Share

JK: Indonesia Harus Punya Kontribusi Saintis Tangani Corona!

Fahreza Rizky, Okezone · Rabu 13 Mei 2020 19:10 WIB
https: img.okezone.com content 2020 05 13 337 2213642 jk-indonesia-harus-punya-kontribusi-saintis-tangani-corona-HAji5PFPxH.jpg Jusuf Kalla (Foto : Okezone.com)

JAKARTA - Ketua Umum Palang Merah Indonesia (PMI), Jusuf Kalla (JK) berharap Indonesia punya kontribusi dalam hal penemuan ilmiah untuk pengobatan pasien Covid-19 dan tidak selalu bergantung pada sumbangan negara lain untuk penanganan wabah tersebut.

Hal itu disampaikan JK saat bertemu dengan Kepala Lembaga Eijkman Profesor Amin Soebandrio di Kantor Eijkman, Jalan Diponegoro, Jakarta Pusat Rabu (13/5/2020).

"Indonesia harus punya kontribusi terhadap dunia dalam bidang saintis untuk penanganan Corona.
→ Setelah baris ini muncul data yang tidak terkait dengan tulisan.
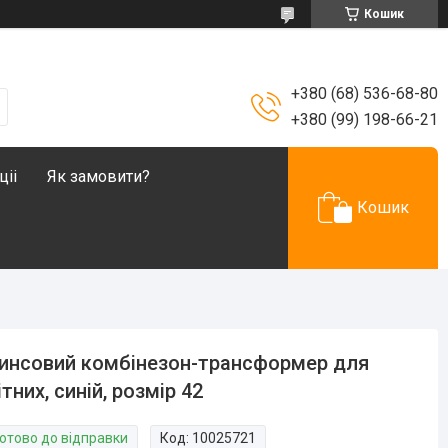
Кошик
+380 (68) 536-68-80
+380 (99) 198-66-21
ціі
Як замовити?
Кошик
нсовий комбінезон-трансформер для
ітних, синій, розмір 42
Готово до відправки
Код:
10025721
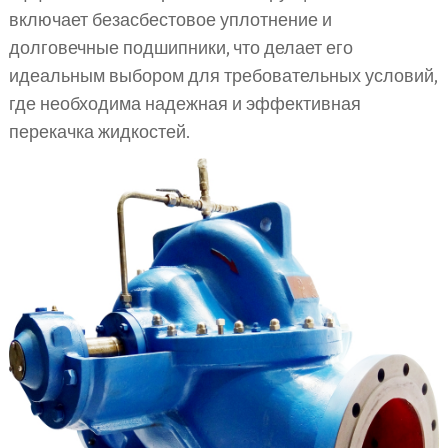
включает безасбестовое уплотнение и
долговечные подшипники, что делает его
идеальным выбором для требовательных условий,
где необходима надежная и эффективная
перекачка жидкостей.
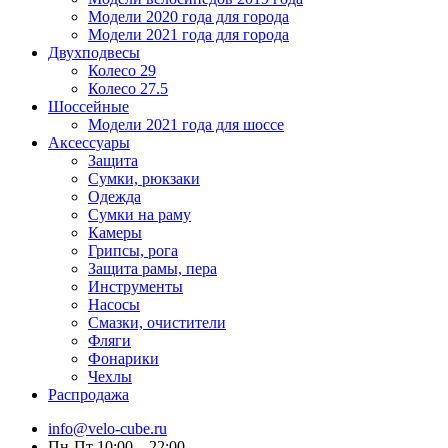
Модели 2020 года для города
Модели 2021 года для города
Двухподвесы
Колесо 29
Колесо 27.5
Шоссейные
Модели 2021 года для шоссе
Аксессуары
Защита
Сумки, рюкзаки
Одежда
Сумки на раму
Камеры
Грипсы, рога
Защита рамы, пера
Инструменты
Насосы
Смазки, очистители
Фляги
Фонарики
Чехлы
Распродажа
info@velo-cube.ru
Пн-Пт 10:00—22:00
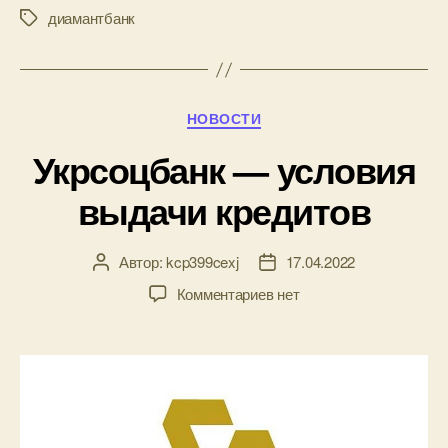
диамантбанк
Метки
Рубрики
НОВОСТИ
Укрсоцбанк — условия
выдачи кредитов
Автор:
kcp399cexj
17.04.2022
Автор
Дата
записи
записи
к
Комментариев
нет
записи
Укрсоцбанк
—
условия
выдачи
кредитов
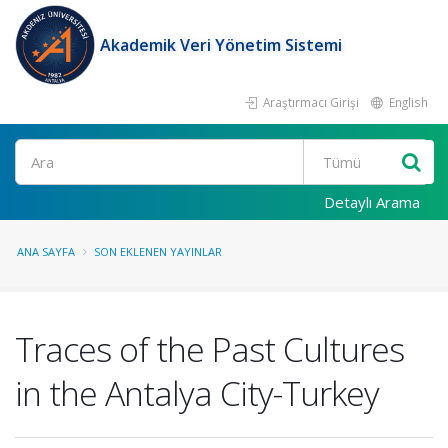
Akademik Veri Yönetim Sistemi
Araştırmacı Girişi
English
Ara
Detaylı Arama
ANA SAYFA
SON EKLENEN YAYINLAR
Traces of the Past Cultures
in the Antalya City-Turkey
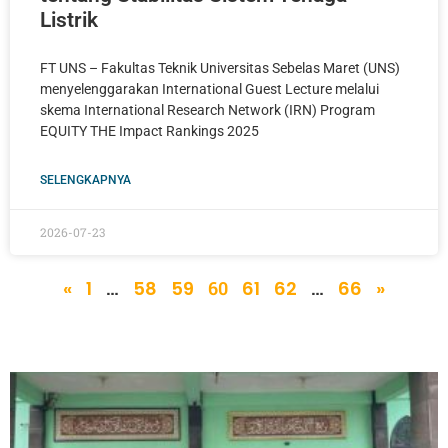
Listrik
FT UNS – Fakultas Teknik Universitas Sebelas Maret (UNS)
menyelenggarakan International Guest Lecture melalui
skema International Research Network (IRN) Program
EQUITY THE Impact Rankings 2025
SELENGKAPNYA
2026-07-23
«
1
…
58
59
60
61
62
…
66
»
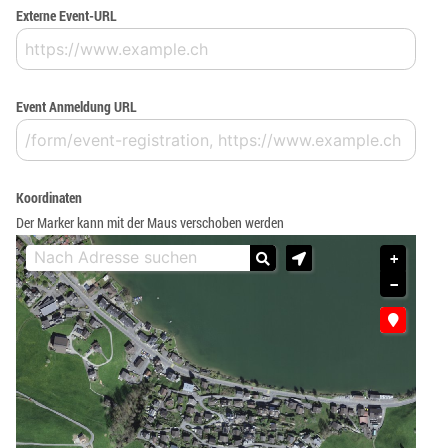
Externe Event-URL
Event Anmeldung URL
Koordinaten
Der Marker kann mit der Maus verschoben werden
+
−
Jangan seperti selama ini, apa-apa minta dari China," ujar JK melalui keterangan pers tertulis yang diterima Okezone.

Lebih lanjut JK mengatakan dalam hal kerja sama dengan Lembaga Eijkman, PMI berada dalam posisi melakukan supporting untuk penyediaan fasilitas pengolahan darah yang dimiliki dan tersebar pada 15 kota besar di Indonesia.

"PMI berada dalam posisi mensupport dan tidak berada pada wilayah ilmiah saintis yang merupakan tanggung jawab Eijkman. Untuk itu PMI akan mempersilahkan Eijkman untuk menggunakan fasilitas pengolahan darah yang dimiliki PMI dan tersebar di 15 kota besar" pungkas JK.
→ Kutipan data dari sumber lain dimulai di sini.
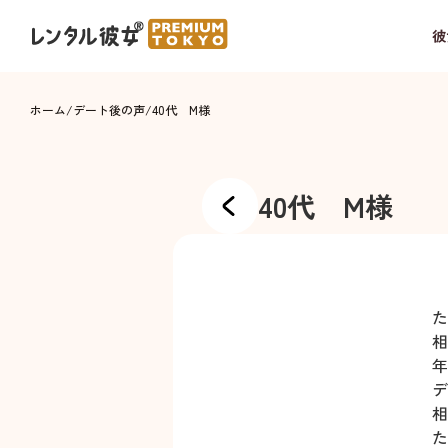
彼
ホーム
/
デート後の声
/
40代 M様
40代 M様
た
相
年
デ
相
た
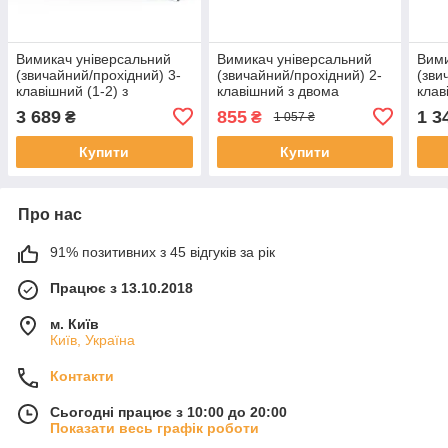
Вимикач універсальний
Вимикач універсальний
Вими
(звичайний/прохідний) 3-
(звичайний/прохідний) 2-
(зви
клавішний (1-2) з
клавішний з двома
клав
розеткою з USB Type-C 18
розетками ELIOS сірий
230 
3 689
855
1 3
₴
₴
1 057 ₴
Вт, заземлення, LIVOLO
скло, 16А 230В, із
захи
білий скло
заземленням, захисні
біли
Купити
Купити
Про нас
91% позитивних з 45 відгуків за рік
Працює з 13.10.2018
м. Київ
Київ, Україна
Контакти
Сьогодні працює з 10:00 до 20:00
Показати весь графік роботи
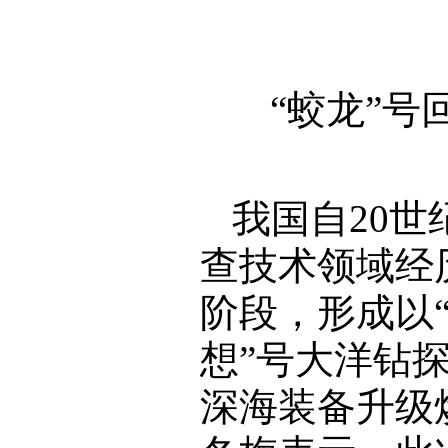
“蛟龙”
我国自20
查技术领域经
阶段，形成以“
想”号大洋钻
深海装备升级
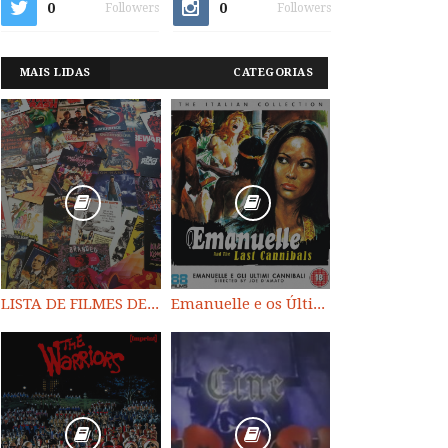
0
0
Followers
Followers
MAIS LIDAS
CATEGORIAS
LISTA DE FILMES DE HORROR/ TRASH/ SUSPENSE/ SCI-FI/ EXPLOITATION E OUTROS
Emanuelle e os Últimos Canibais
Kepala LBM Eijkman Prof Amin Soebandrio menambahkan, selain perumusan protokol, pemerintah juga tengah menyiapkan perlindungan etik bagi tenaga kesehatan yang terlibat dalam program ini.

"Teman-teman di rumah sakit butuh perlindungan etik dan peraturannya, supaya nanti ketika terjadi sesuatu kemudian ada tuntutan mereka tidak disalahkan. Karena sudah di-approve oleh BPOM, sudah disetujui Komite Etik," katanya.
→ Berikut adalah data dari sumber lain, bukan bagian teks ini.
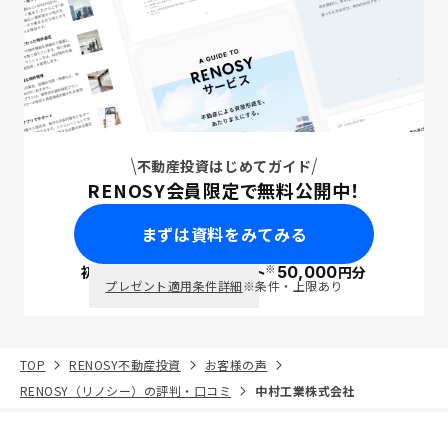
不動産投資はじめてガイド
RENOSY会員限定で無料公開中！
まずは資料をみてみる
※
初回面談で
ポイント
50,000
円分
PayPay
プレゼント適用条件詳細
※条件・上限あり
TOP
RENOSY不動産投資
お客様の声
RENOSY（リノシー）の評判・口コミ
中村工業株式会社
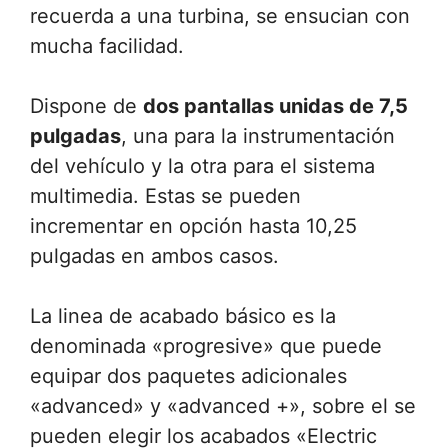
recuerda a una turbina, se ensucian con
mucha facilidad.
Dispone de
dos pantallas unidas de 7,5
pulgadas
, una para la instrumentación
del vehículo y la otra para el sistema
multimedia. Estas se pueden
incrementar en opción hasta 10,25
pulgadas en ambos casos.
La linea de acabado básico es la
denominada «progresive» que puede
equipar dos paquetes adicionales
«advanced» y «advanced +», sobre el se
pueden elegir los acabados «Electric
Baca Juga : 242 Jiwa Mengungsi Imbas Bencana Longsor di Bogor

Secara singkat, dijelaskan, setelah protokol nasional dan perlindungan etik disahkan, pelayanan Terapi Plasma Konvalesen ini dimulai dari pendataan penyintas di rumah sakit. Data tersebut kemudian ditindaklanjuti PMI yang akan memeriksa kelayakan pendonor. Jika memenuhi persyaratan, pendonor akan diambil plasmanya.

"Dari rumah sakit sampai mengambil plasma itu tugas PMI," kata Amin.

Plasma darah yang mengandung antibodi penyintas covid-19 ini kemudian akan diperiksa di laboratorium Eijkman. Amin mengatakan, kapasitas laboratorium Eikjman saat ini mampu menguji 1.116 sampel per hari.